Zeitschrift: Osteologie
ISSN: 1019-1291
Thema:

Glukokortikoide und Knochen

Ausgabe: Hefte von 2016 (Vol. 25): Heft 4 2016 (235-306)
Seiten: 256-261

11β-Hydroxysteroid-Dehydrogenase und Knochen

M. S. Cooper (1)

(1) Adrenal Steroid Laboratory, ANZAC Research Institute, Concord Hospital, University of Sydney, Concord, Sydney, Australia

Stichworte

Knochen, Kortisol, Osteoblasten, 11β-Hydroxysteroid-Dehydrogenase

Zusammenfassung

Der intrazelluläre enzymatische Metabolismus der Glukokortikoide trägt entscheidend zur Glukokortikoidwirkung bei. Die am meisten untersuchten Enzyme des Glukokortikoidmetabolismus sind die 11β-Hydroxysteroid Dehydrogenasen (11β-HSDs). Diese Enzyme können hormonell inaktive Metaboliten wie Kortison und Dehydrokortikosteron in ihre aktiven Metaboliten Kortisol und Kortikosteron umwandeln. 11β-HSDs werden im Knochen und in Knochenzellen exprimiert.

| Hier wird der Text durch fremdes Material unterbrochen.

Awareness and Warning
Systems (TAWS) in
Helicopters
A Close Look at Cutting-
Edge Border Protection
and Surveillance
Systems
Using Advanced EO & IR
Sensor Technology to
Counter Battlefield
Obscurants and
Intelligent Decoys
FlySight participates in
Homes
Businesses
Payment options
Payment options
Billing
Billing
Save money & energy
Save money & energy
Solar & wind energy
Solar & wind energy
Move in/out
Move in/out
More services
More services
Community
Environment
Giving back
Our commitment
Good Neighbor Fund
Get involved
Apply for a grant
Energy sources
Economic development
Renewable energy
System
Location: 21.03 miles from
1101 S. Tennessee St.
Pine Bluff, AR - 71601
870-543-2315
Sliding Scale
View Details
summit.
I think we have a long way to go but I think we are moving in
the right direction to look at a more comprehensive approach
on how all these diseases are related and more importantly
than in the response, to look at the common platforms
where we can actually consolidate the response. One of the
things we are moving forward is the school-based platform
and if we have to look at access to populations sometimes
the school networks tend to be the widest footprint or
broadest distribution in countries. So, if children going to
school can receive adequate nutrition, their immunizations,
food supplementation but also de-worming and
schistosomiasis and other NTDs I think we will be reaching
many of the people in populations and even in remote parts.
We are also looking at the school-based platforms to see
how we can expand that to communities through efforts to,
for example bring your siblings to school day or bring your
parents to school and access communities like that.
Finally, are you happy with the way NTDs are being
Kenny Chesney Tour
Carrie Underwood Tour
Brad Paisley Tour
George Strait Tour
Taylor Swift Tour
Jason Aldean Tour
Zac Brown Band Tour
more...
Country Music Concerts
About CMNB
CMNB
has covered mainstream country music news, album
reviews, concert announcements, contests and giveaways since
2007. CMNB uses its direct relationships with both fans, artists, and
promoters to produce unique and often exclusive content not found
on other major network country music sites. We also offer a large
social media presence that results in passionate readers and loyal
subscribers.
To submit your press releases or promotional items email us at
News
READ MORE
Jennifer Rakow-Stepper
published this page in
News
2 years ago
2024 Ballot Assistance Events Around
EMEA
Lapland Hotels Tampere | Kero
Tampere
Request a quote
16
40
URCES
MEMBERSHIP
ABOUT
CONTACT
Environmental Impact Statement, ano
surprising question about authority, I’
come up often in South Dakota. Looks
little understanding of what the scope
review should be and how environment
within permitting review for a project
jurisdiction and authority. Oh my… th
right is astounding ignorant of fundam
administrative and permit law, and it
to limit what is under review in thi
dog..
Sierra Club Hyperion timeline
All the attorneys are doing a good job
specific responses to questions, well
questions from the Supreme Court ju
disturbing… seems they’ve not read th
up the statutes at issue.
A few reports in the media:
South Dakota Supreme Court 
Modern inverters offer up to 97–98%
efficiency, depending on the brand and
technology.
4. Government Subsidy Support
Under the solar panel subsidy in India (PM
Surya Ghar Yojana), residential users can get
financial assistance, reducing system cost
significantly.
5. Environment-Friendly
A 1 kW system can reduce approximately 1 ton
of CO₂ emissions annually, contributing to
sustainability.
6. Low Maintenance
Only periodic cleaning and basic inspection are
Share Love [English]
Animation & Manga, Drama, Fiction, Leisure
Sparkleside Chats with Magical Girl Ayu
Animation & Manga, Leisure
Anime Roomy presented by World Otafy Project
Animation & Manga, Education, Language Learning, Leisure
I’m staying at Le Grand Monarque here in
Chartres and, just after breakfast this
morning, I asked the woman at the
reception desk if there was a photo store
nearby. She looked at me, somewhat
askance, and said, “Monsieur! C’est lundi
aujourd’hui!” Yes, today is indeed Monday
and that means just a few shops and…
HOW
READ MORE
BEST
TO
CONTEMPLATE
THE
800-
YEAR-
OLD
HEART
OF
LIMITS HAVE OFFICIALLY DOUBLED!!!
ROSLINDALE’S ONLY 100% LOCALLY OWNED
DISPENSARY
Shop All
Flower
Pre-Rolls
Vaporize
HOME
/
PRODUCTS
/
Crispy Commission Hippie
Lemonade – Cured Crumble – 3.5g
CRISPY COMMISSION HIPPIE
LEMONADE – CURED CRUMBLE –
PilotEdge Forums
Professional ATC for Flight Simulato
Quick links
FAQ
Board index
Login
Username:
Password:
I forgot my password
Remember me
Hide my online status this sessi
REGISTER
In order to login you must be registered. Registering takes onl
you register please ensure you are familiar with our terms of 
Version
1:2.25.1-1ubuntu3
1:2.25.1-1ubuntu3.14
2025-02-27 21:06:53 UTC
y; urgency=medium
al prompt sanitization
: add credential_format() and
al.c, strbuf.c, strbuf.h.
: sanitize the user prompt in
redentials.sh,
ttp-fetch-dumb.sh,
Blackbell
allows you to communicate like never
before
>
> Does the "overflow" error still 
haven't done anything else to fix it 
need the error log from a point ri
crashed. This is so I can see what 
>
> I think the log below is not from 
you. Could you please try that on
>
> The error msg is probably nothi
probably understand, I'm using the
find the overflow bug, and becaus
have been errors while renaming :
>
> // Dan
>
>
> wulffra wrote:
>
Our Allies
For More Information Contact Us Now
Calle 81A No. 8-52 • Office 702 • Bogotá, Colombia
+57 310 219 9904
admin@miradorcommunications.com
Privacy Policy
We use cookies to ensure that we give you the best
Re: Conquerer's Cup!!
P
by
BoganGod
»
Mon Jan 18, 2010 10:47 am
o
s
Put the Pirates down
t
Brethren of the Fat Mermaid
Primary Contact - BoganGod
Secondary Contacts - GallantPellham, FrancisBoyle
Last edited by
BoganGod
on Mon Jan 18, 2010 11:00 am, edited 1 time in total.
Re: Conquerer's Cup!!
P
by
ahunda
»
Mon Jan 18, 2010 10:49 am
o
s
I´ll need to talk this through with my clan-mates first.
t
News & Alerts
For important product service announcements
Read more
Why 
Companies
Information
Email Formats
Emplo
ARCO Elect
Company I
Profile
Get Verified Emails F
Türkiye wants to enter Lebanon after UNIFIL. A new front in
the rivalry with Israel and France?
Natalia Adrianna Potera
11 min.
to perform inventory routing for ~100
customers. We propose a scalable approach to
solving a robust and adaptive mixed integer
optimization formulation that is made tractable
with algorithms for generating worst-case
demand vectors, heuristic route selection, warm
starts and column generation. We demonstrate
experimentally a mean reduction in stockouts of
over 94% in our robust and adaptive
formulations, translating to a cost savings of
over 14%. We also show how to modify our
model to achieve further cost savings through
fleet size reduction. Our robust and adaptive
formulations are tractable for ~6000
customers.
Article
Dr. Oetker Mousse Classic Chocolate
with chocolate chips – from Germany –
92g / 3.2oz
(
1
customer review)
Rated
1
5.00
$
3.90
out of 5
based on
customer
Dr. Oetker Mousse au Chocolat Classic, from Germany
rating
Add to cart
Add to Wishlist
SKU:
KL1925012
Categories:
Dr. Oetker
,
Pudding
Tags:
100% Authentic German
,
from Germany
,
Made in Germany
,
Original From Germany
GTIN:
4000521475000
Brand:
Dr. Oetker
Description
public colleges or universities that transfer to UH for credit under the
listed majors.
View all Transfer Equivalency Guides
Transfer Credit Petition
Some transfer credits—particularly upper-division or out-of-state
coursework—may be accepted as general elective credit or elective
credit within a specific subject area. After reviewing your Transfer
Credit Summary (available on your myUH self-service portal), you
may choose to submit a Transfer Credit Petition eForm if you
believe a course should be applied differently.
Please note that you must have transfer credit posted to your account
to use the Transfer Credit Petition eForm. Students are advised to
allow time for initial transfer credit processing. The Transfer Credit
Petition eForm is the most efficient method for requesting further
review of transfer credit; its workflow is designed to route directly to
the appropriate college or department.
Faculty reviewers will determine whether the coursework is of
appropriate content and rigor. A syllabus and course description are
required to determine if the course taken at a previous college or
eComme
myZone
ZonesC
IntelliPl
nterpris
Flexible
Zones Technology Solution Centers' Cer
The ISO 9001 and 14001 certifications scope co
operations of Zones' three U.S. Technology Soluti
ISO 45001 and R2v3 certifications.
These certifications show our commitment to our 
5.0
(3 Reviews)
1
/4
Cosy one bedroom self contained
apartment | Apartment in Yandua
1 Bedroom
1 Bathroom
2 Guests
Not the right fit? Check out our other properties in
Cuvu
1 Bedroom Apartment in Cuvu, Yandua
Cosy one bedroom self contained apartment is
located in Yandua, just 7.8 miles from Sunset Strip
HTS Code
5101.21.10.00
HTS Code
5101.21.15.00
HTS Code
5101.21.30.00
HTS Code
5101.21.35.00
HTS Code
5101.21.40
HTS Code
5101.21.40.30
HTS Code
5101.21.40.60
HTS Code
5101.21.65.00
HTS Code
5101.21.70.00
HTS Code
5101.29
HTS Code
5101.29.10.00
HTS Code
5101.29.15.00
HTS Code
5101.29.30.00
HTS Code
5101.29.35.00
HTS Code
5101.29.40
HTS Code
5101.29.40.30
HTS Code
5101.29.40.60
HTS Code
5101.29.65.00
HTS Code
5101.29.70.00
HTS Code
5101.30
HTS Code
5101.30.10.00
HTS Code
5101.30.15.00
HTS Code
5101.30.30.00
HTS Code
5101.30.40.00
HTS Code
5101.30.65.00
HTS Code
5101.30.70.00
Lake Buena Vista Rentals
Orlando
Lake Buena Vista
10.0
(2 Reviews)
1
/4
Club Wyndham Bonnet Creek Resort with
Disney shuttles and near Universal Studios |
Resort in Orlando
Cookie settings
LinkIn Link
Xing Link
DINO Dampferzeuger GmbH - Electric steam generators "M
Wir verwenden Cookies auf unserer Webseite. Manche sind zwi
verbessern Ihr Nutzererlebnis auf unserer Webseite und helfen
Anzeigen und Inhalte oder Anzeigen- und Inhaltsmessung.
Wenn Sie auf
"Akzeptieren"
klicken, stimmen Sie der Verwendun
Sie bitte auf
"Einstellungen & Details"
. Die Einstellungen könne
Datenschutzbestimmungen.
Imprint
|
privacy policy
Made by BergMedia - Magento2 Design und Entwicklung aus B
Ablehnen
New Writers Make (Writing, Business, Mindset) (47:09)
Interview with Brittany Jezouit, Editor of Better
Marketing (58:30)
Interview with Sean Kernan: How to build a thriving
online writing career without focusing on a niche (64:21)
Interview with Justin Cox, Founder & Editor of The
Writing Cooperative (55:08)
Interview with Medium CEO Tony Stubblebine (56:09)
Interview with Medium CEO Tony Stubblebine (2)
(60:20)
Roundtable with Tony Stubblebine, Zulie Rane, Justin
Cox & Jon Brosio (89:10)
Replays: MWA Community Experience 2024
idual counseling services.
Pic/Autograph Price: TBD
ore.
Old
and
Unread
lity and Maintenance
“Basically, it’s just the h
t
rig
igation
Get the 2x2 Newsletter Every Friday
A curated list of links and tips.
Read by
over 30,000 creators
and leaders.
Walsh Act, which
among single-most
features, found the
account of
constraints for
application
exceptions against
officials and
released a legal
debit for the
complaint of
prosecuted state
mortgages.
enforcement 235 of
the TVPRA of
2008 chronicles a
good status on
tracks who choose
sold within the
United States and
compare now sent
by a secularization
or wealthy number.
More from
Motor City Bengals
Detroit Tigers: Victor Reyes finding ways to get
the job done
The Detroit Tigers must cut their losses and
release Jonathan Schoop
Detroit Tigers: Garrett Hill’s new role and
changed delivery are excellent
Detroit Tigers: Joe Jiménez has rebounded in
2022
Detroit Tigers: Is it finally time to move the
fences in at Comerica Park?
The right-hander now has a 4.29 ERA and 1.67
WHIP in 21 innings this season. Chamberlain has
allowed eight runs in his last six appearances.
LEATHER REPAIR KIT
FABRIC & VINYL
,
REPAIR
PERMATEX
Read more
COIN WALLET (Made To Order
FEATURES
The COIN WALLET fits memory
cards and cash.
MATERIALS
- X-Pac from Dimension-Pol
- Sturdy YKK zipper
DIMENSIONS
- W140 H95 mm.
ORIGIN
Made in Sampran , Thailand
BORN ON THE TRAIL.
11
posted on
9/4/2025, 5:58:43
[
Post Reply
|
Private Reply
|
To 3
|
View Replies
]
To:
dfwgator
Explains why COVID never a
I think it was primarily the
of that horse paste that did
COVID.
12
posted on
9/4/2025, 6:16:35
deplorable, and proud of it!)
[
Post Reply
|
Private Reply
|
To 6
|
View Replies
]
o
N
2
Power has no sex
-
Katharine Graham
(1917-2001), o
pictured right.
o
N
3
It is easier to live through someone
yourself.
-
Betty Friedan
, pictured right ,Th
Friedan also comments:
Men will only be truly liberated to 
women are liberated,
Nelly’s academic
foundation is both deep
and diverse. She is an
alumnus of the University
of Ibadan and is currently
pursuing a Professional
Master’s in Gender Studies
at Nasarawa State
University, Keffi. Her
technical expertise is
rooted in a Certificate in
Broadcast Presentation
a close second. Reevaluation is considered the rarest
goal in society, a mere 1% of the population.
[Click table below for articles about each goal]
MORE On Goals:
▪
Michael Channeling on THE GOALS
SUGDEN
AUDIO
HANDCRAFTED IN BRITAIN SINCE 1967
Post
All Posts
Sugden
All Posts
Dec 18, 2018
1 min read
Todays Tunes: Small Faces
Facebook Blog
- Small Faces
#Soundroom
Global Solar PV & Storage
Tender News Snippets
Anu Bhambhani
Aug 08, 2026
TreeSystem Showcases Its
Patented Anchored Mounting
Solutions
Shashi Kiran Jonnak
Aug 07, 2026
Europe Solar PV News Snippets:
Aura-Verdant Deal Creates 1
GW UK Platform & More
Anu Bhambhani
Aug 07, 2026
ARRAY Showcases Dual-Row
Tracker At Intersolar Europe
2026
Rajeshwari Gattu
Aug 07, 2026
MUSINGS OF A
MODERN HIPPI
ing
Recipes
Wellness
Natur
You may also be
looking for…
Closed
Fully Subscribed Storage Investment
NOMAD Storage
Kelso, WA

Dieser Artikel gibt einen Überblick über die Literatur hinsichtlich der Expression, Aktivität und den funktionellen Folgen der 11β-HSD-Expression im Knochen. Die Enzymaktivität scheint für eine Osteoporose und Frakturen zu prädisponieren. Weiterhin scheint die Empfindlichkeit von Individuen bezüglich einer Glukokortikoidtherapie davon beeinflusst zu sein. Die Anwesenheit dieses Enzymsystems im Knochen eröffnet auch Chancen für neue Therapiemöglichkeiten, um den Knochen vor negativen Effekten der Glukokortikoide zu schützen.